All done! file(s) written into tsv paths!


## Create Vintage ACS
Since we have the PUMS data, we can break out vintage (decadal bins). Vintage ACS then becomes a mapping TSV.

In [5]:
# for Geometry Building Type FPL, for example,run the following:
dep_list = ['BUILTYR2']
option_col = "BUILTYR2_ACS"

puma_tsv.create_tsv_with_dependencies(dep_list,option_col)

# Write new housing characteristics to project folder
if write_tf:
    puma_tsv.write_tsv_to_projects()

Creating mapping...
Pivoting table...
Formating table into tsv...
All done! file(s) written into tsv paths!


## Create Heating Fuel
The number of cross tabs is still a bit large. Some rows have 0 counts.
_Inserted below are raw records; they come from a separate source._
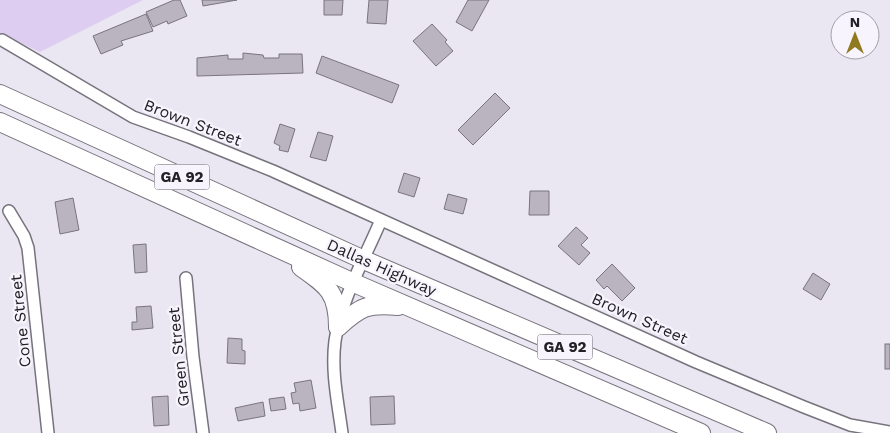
<svg xmlns="http://www.w3.org/2000/svg" width="890" height="433" viewBox="0 0 890 433" font-family="'Work Sans',sans-serif">
  <style>
    .green { fill: #ddcef1 }
    .building { fill: #b9b4bf; stroke: #79747e }
    .lines { fill: none; stroke-linecap: round; stroke-linejoin: round }
    .street-casing { stroke: #77737d; stroke-width: 14 }
    .primary-casing { stroke: #77737d; stroke-width: 20 }
    .street { stroke: #fff; stroke-width: 11 }
    .primary { stroke: #fff; stroke-width: 18 }
    .labels { text-anchor: middle; stroke-width: 4.5; stroke-linejoin: round; paint-order: stroke }
    .shield { fill: #f8f4fe; stroke: #636066; stroke-width: 1 }
    .shield-label { font-size: 15px; font-weight: bold; fill: #232125 }
    .street-label { font-size: 16px; fill: #232125; stroke: #f8f4fe }
  </style>
  <rect width="100%" height="100%" fill="#ebe7f2"/>
  <path class="green" d="M 0,0 L 143,0 L 40,52 L 0,33 Z"/>
  <g class="building">
    <path d="M 174,0 L 180,0 L 187,16 L 168,24 L 167,21 L 153,27 L 146,12 Z"/>
    <path d="M 202,0 L 237,0 L 203,6 Z"/>
    <path d="M 324,0 L 343,0 L 342,15 L 324,15 Z"/>
    <path d="M 369,0 L 388,0 L 386,24 L 367,23 Z"/>
    <path d="M 468,0 L 489,0 L 472,31 L 456,22 Z"/>
    <path d="M 146,14 L 153,31 L 121,41 L 123,45 L 101,54 L 93,36 Z"/>
    <path d="M 432,24 L 447,40 L 445,42 L 453,51 L 436,66 L 413,41 Z"/>
    <path d="M 243,53 L 263,55 L 264,58 L 279,58 L 279,54 L 302,54 L 303,73 L 197,76 L 197,58 L 228,55 L 228,59 L 243,59 Z"/>
    <path d="M 322,56 L 399,85 L 392,103 L 316,73 Z"/>
    <path d="M 495,93 L 510,108 L 473,145 L 458,130 Z"/>
    <path d="M 280,124 L 295,129 L 288,152 L 279,150 L 280,146 L 274,143 Z"/>
    <path d="M 318,132 L 333,136 L 326,161 L 310,157 Z"/>
    <path d="M 404,173 L 420,178 L 414,197 L 398,192 Z"/>
    <path d="M 530,191 L 549,191 L 549,215 L 529,215 Z"/>
    <path d="M 448,194 L 467,199 L 463,214 L 444,209 Z"/>
    <path d="M 73,198 L 79,230 L 60,234 L 55,202 Z"/>
    <path d="M 576,227 L 588,238 L 581,245 L 590,253 L 579,265 L 558,246 Z"/>
    <path d="M 146,244 L 147,272 L 135,273 L 133,245 Z"/>
    <path d="M 612,264 L 635,288 L 622,301 L 607,286 L 604,289 L 596,280 Z"/>
    <path d="M 813,273 L 830,284 L 821,300 L 803,289 Z"/>
    <path d="M 151,306 L 153,328 L 132,330 L 132,322 L 137,322 L 136,307 Z"/>
    <path d="M 228,338 L 242,339 L 242,350 L 245,351 L 245,364 L 227,363 Z"/>
    <rect x="885" y="344" width="5" height="25"/>
    <path d="M 311,380 L 316,408 L 300,411 L 299,403 L 293,404 L 291,393 L 296,392 L 294,383 Z"/>
    <path d="M 168,396 L 169,425 L 154,426 L 152,397 Z"/>
    <path d="M 394,396 L 395,424 L 371,425 L 370,397 Z"/>
    <path d="M 284,397 L 286,409 L 271,411 L 269,399 Z"/>
    <path d="M 263,402 L 265,416 L 238,421 L 235,408 Z"/>
  </g>
  <g class="lines">
    <defs>
      <g id="street">
        <path d="M 2,40 L 133,117 L 189,137 L 273,171 L 696,362 L 804,407 L 850,425 L 890,432"/>
        <path d="M 9,211 L 24,236 L 28,248 L 48,433"/>
        <path d="M 186,278 L 193,357 L 203,433"/>
        <path d="M 342,433 C 338,403 331,372 335,341 C 341,299 365,258 381,220"/>
      </g>
      <g id="primary">
        <path d="M 0,94 L 364,260 L 767,433"/>
        <path d="M 0,122 L 354,283 L 701,433"/>
        <path d="M 301,267 C 328,286 338,293 338,327"/>
        <path d="M 338,327 C 360,307 367,303 398,306"/>
      </g>
    </defs>
    <use href="#street" class="street-casing"/>
    <use href="#primary" class="primary-casing"/>
    <use href="#street" class="street"/>
    <use href="#primary" class="primary"/>
  </g>
  <g class="labels">
    <g class="shield">
      <rect x="154.5" y="164.5" width="55" height="25" rx="4"/>
      <rect x="537.5" y="334.5" width="55" height="25" rx="4"/>
    </g>
    <g class="shield-label">
      <text x="182" y="182">GA 92</text>
      <text x="565" y="352">GA 92</text>
    </g>
    <g class="street-label">
      <text transform="translate(193 122) rotate(21)" y="6">Brown Street</text>
      <text transform="translate(382 267) rotate(24)" y="6">Dallas Highway</text>
      <text transform="translate(640 318) rotate(24)" y="6">Brown Street</text>
      <text transform="translate(20 321) rotate(-96)" y="6">Cone Street</text>
      <text transform="translate(178 357) rotate(-96)" y="6">Green Street</text>
    </g>
  </g>
  <g transform="translate(855 35)"><circle r="24" fill="#f8f4fe" stroke="#a3a0a7"/>
  <path d="M0-4L9 19L0 12L-9 19Z" fill="#8f7a20"/>
  <text y="-8" font-size="14" font-weight="bold" text-anchor="middle" fill="#232125">N</text>
  </g>
</svg>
The combination was replaced with the state average of the Geometry Building Type RECS and the Vintage ACS.

In [6]:
# for Geometry Building Type FPL, for example,run the following:
dep_list = ["longPUMA","GBT_RECS","BUILTYR2_ACS"]
option_col = "FUELHEAT"

# Create the initial dataframe from the data
puma_tsv.create_tsv_with_dependencies(dep_list,option_col)

# Get the state
puma_tsv.pivot_df['state'] = [puma.split(',')[0] for puma in puma_tsv.pivot_df['Dependency=PUMA']]

# Calculate State Average
deps = ['Dependency=Geometry Building Type RECS','Dependency=Vintage ACS','state']
option_cols = [s for s in puma_tsv.pivot_df.columns.values if "Option=" in s]
state_ave_df = puma_tsv.pivot_df.copy()
for col in option_cols:
    state_ave_df[col] = state_ave_df[col]*state_ave_df['source_weight']
state_ave_df = state_ave_df.groupby(deps).sum().reset_index(drop=False)
state_ave_df[option_cols] = state_ave_df[option_cols].div(state_ave_df[option_cols].sum(axis=1),axis=0)
state_ave_df.set_index(deps, inplace=True)
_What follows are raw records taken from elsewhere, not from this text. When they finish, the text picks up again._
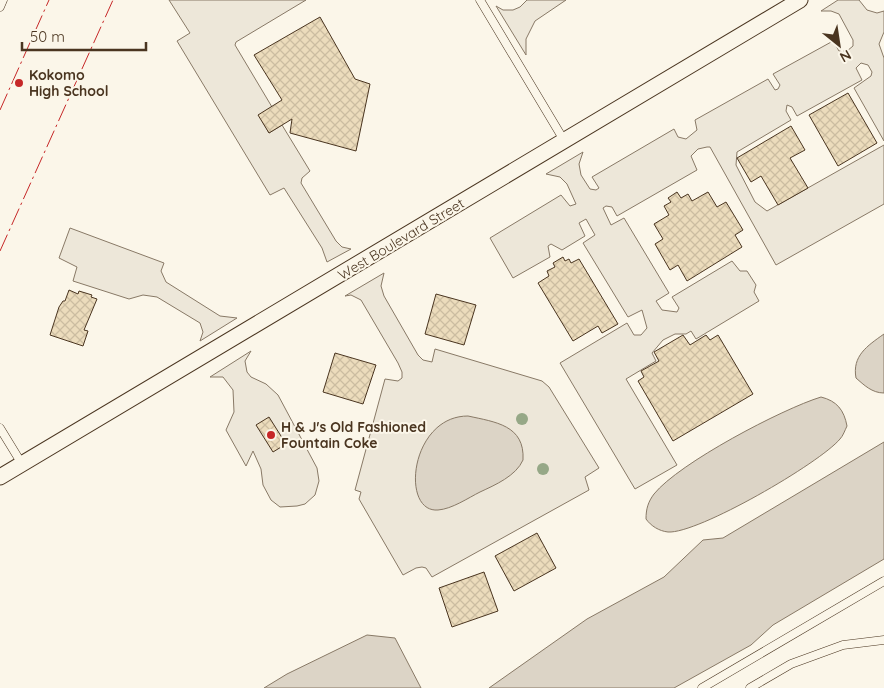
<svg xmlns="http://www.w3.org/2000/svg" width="884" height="688" font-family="Quicksand,sans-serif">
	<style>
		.parking { fill: #ede7d9; stroke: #887966 }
		.water { fill: #dcd4c6; stroke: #887966 }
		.building { fill: url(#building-cross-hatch); stroke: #4a3520 }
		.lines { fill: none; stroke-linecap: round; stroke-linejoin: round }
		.lane-casing { stroke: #4a3520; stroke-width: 9 }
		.street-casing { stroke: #4a3520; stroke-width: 17 }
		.lane { stroke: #fbf6e9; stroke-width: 8 }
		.street { stroke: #fbf6e9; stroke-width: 15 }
		.power { stroke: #c62828; stroke-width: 1; stroke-dasharray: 18 4 2.5 4; stroke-linecap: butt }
		.tree { fill: #96a887 }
		.poi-dot { fill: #c62828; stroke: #fbf6e9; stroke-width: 2 }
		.labels { text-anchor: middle; stroke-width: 4; stroke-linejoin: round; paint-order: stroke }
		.poi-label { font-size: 14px; font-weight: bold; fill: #4a3520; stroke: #fbf6e9; text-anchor: start }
		.street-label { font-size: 14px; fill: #4a3520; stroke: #fbf6e9 }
	</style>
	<defs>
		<pattern id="building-cross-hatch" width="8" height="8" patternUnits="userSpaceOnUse" patternTransform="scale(1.25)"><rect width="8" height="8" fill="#ecdcbc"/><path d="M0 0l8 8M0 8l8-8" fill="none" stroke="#ccbda1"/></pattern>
	</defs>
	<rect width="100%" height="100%" fill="#fbf6e9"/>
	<!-- parking -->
	<path class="parking" d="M169,0H306L236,42L235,45L272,107L259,115L269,133L282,125L310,171L302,178L301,183L336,241L342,247L351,249L327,262L322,248L284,188L270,195L177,41L190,33Z
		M527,0H566L535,21L526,39V55L496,6L503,10H513L520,7Z
		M838,0H859L867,10L877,13L884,11V32L879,44L884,58V141L854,88L871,76L872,72L868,65L861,63L856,68L862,80L797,116L792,107L787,105L786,111L791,120L737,152L736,165L755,202L767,211L884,145V204L776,265L710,147H707L698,149L691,156L697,170L617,216L612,207L606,206L603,208L611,225L624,218L669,293L656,301L662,310L677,312L679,308L672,297L732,261L740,271H747L756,285L754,292L759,301L696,339L691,331L686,334H675L663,340L652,353L656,361L626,379L677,465L635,489L560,363L627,323L634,335H641L647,328L642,310L628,317L583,243L595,235L586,219L579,223L585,236L562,250L551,244L548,246L550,257L513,278L490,238L561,195L570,206L576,204L567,184L560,177L546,174L583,152L579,164L581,175L590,189L596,190L599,188L592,177L674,129L678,137L686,139L697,130L695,120L768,79L775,90L778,89L780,85L773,74L833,41L839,51H847L853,46V40L839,14L831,11H821Z
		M70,228L164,263L161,271L166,282L220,316L237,318L200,341L203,332L200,323L157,297L143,295L129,299L73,281L77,267L59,258Z
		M384,273L381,286L384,296L418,355L423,360L432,362L435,349L542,381L549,387L599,468L585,477L589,490L432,577L426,568L422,567L416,568L403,575L359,499L361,492L355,490L385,379L398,381L402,378V372L398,363L361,300L351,295L345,296Z
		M251,351L245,361L247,372L251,377L266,384L278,395L317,468L319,481L315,495L305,504L297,506L280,507L271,500L263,485L261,469L253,451L246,466L226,430L234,412L233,390L223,377H210Z"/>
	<!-- water -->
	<path class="water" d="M884,334V393C872,393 864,385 856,378C852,356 867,346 884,334Z
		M821,397C837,401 844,410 847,426C845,430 843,436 840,439C820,463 698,534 668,532C659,531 651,526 646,519C646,509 648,502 654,494C679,463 782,409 821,397Z
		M468,416C495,422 525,425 523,460C516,476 495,485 480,492C468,498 452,509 438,510C400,513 410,416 468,416Z
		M884,442V559L773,625L751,645L674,688H489L587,619L664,577L703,540L723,538Z
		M367,635L395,638L421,688H264L287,674Z"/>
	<!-- building -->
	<path class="building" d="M320,17L355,79L370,84L356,151L290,133L292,119L269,133L258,115L282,100L254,55Z
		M848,93L877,143L838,166L809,115Z
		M791,126L805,150L790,158L808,188L778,205L761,176L751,182L737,158Z
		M677,192L681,198L688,194L692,201L708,192L717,207L726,202L743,230L735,235L742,247L687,281L678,265L670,270L655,244L663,239L654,224L669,215L664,206L671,202L668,198Z
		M563,257L565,261L569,259L571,263L579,259L618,324L602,333L598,326L573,341L538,283L549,276L547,271L555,267L553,263Z
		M69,290L78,294L79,291L92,295L91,297L97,299L84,330L88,331L83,346L50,335L59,307L63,301H65Z
		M436,294L476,305L464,345L425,334Z
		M683,335L690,345L706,335L710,340L718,335L753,394L673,441L638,381L644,377L641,371L659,361L654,352Z
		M335,353L376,365L363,404L323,392Z
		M269,417L286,444L273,452L256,425Z
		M537,533L556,568L514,591L495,556Z
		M484,572L498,611L452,627L439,588Z"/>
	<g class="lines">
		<!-- lane casing -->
		<g class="lane-casing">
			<path id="lane" d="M480,0L565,142
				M0,7L3,0
				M0,428L22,464
				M702,688L884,581
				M750,688L791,664L843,645L884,640"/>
		</g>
		<!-- street casing -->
		<g class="street-casing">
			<path id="street" d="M0,477L800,0"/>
		</g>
		<!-- lane -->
		<use href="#lane" class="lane"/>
		<!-- street -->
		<use href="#street" class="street"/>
		<!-- power -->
		<path class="power" d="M0,110L49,0
			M0,251L113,0"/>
	</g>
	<!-- trees -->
	<g class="tree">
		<circle cx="522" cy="419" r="6"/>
		<circle cx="543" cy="469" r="6"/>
	</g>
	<!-- markers -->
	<g class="poi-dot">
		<circle cx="19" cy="83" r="5"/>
		<circle cx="271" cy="435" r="5"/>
	</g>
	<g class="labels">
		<!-- poi labels -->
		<g class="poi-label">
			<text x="29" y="80">Kokomo<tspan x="29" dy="16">High School</tspan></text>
			<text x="281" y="432">H &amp; J's Old Fashioned<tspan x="281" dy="16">Fountain Coke</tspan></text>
		</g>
		<!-- street labels -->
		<g class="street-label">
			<text transform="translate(401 239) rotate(-31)" y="5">West Boulevard Street</text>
		</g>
	</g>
	<!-- north arrow -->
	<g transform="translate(839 45) rotate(150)" stroke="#fbf6e9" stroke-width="4" paint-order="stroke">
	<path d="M0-4L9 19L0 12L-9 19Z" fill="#4a3520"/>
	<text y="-8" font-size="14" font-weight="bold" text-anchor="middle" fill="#4a3520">N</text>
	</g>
	<!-- scale -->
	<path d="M22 42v8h124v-8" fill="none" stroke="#4a3520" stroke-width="2.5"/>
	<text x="30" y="42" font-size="15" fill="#4a3520" stroke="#fbf6e9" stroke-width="4" paint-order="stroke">50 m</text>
</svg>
# Fill 0 count rows with state weighted average
option_cols.append('source_count')
option_cols.append('source_weight')
idx = np.where(puma_tsv.pivot_df['source_count'] == 0)[0]
for i in idx:
    jdx = tuple(puma_tsv.pivot_df[deps].loc[i])
    row = state_ave_df.xs(jdx)
    puma_tsv.pivot_df.loc[i,option_cols] = row

# Remove state column    
puma_tsv.pivot_df = puma_tsv.pivot_df[puma_tsv.pivot_df.columns.values[:-1]]

# Write new housing characteristics to project folder
if write_tf:
    puma_tsv.write_tsv_to_projects()

Creating mapping...
Pivoting table...
Formating table into tsv...
All done! file(s) written into tsv paths!